- **YOUR TASK**
Every entry must be output exactly as it was written.

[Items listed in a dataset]
::::::::

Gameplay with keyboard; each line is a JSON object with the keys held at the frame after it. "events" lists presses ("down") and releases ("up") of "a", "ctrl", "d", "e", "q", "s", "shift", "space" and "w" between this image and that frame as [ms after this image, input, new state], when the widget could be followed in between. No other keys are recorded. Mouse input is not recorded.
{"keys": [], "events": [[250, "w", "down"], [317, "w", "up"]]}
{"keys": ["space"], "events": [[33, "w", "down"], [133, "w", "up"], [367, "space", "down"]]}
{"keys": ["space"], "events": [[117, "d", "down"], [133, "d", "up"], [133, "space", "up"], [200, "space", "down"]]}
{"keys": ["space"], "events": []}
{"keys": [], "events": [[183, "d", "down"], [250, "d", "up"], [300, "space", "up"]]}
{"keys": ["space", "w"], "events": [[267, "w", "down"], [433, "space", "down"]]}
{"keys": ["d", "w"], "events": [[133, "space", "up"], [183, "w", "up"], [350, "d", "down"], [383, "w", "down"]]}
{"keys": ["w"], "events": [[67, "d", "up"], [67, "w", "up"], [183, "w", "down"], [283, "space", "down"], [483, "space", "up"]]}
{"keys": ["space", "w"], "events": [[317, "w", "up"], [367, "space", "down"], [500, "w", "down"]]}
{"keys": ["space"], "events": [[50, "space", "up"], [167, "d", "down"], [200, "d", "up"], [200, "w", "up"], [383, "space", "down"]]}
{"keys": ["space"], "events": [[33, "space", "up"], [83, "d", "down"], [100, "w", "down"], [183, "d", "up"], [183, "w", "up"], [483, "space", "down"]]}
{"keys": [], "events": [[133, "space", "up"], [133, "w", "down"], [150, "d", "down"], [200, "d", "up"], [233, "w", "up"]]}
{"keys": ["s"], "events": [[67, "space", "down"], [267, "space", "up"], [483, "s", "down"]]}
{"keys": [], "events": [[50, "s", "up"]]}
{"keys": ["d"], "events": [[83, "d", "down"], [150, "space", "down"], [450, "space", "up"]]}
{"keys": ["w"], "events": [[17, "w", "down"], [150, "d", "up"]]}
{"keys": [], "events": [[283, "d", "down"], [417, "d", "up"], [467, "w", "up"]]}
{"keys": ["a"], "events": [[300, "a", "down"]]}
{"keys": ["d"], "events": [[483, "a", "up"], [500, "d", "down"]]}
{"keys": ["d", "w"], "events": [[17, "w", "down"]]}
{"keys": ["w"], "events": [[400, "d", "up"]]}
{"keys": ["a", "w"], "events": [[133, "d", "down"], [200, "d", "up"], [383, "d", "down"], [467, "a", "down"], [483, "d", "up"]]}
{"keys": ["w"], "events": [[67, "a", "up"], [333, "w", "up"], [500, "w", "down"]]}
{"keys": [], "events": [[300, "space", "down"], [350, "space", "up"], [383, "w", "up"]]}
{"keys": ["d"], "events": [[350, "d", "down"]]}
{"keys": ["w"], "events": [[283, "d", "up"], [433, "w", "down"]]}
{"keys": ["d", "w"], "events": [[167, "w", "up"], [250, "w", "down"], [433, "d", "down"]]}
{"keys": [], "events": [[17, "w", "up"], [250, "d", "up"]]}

::::::::

- **ANSWER BOX**
Gameplay with keyboard; each line is a JSON object with the keys held at the frame after it. "events" lists presses ("down") and releases ("up") of "a", "ctrl", "d", "e", "q", "s", "shift", "space" and "w" between this image and that frame as [ms after this image, input, new state], when the widget could be followed in between. No other keys are recorded. Mouse input is not recorded.
{"keys": [], "events": [[250, "w", "down"], [317, "w", "up"]]}
{"keys": ["space"], "events": [[33, "w", "down"], [133, "w", "up"], [367, "space", "down"]]}
{"keys": ["space"], "events": [[117, "d", "down"], [133, "d", "up"], [133, "space", "up"], [200, "space", "down"]]}
{"keys": ["space"], "events": []}
{"keys": [], "events": [[183, "d", "down"], [250, "d", "up"], [300, "space", "up"]]}
{"keys": ["space", "w"], "events": [[267, "w", "down"], [433, "space", "down"]]}
{"keys": ["d", "w"], "events": [[133, "space", "up"], [183, "w", "up"], [350, "d", "down"], [383, "w", "down"]]}
{"keys": ["w"], "events": [[67, "d", "up"], [67, "w", "up"], [183, "w", "down"], [283, "space", "down"], [483, "space", "up"]]}
{"keys": ["space", "w"], "events": [[317, "w", "up"], [367, "space", "down"], [500, "w", "down"]]}
{"keys": ["space"], "events": [[50, "space", "up"], [167, "d", "down"], [200, "d", "up"], [200, "w", "up"], [383, "space", "down"]]}
{"keys": ["space"], "events": [[33, "space", "up"], [83, "d", "down"], [100, "w", "down"], [183, "d", "up"], [183, "w", "up"], [483, "space", "down"]]}
{"keys": [], "events": [[133, "space", "up"], [133, "w", "down"], [150, "d", "down"], [200, "d", "up"], [233, "w", "up"]]}
{"keys": ["s"], "events": [[67, "space", "down"], [267, "space", "up"], [483, "s", "down"]]}
{"keys": [], "events": [[50, "s", "up"]]}
{"keys": ["d"], "events": [[83, "d", "down"], [150, "space", "down"], [450, "space", "up"]]}
{"keys": ["w"], "events": [[17, "w", "down"], [150, "d", "up"]]}
{"keys": [], "events": [[283, "d", "down"], [417, "d", "up"], [467, "w", "up"]]}
{"keys": ["a"], "events": [[300, "a", "down"]]}
{"keys": ["d"], "events": [[483, "a", "up"], [500, "d", "down"]]}
{"keys": ["d", "w"], "events": [[17, "w", "down"]]}
{"keys": ["w"], "events": [[400, "d", "up"]]}
{"keys": ["a", "w"], "events": [[133, "d", "down"], [200, "d", "up"], [383, "d", "down"], [467, "a", "down"], [483, "d", "up"]]}
{"keys": ["w"], "events": [[67, "a", "up"], [333, "w", "up"], [500, "w", "down"]]}
{"keys": [], "events": [[300, "space", "down"], [350, "space", "up"], [383, "w", "up"]]}
{"keys": ["d"], "events": [[350, "d", "down"]]}
{"keys": ["w"], "events": [[283, "d", "up"], [433, "w", "down"]]}
{"keys": ["d", "w"], "events": [[167, "w", "up"], [250, "w", "down"], [433, "d", "down"]]}
{"keys": [], "events": [[17, "w", "up"], [250, "d", "up"]]}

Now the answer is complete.